Segment Open

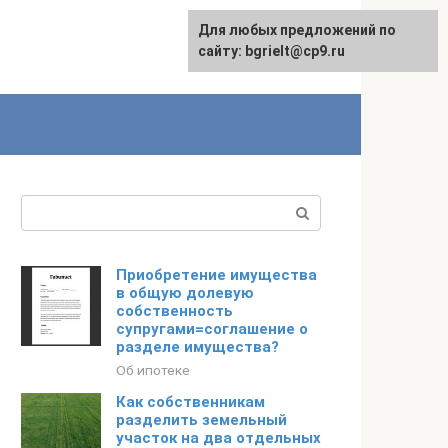
Для любых предложений по
English
сайту: bgrielt@cp9.ru
Поиск:
Приобретение имущества
в общую долевую
собственность
супругами=соглашение о
разделе имущества?
Об ипотеке
Как собственникам
разделить земельный
участок на два отдельных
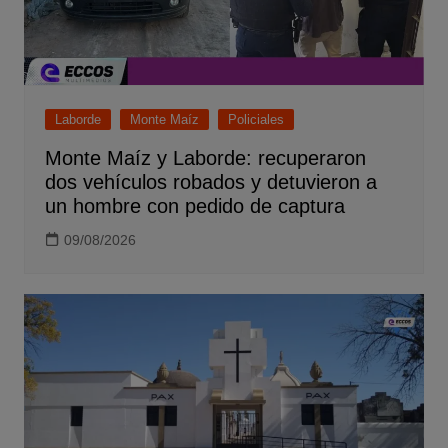
Laborde
Monte Maíz
Policiales
Monte Maíz y Laborde: recuperaron
dos vehículos robados y detuvieron a
un hombre con pedido de captura
09/08/2026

Segment Closed

▶ **TASK**
Only one number is needed: please count the lines of the entries above in which the string "имущества" occurs.

▶ **FINAL ANSWER**
2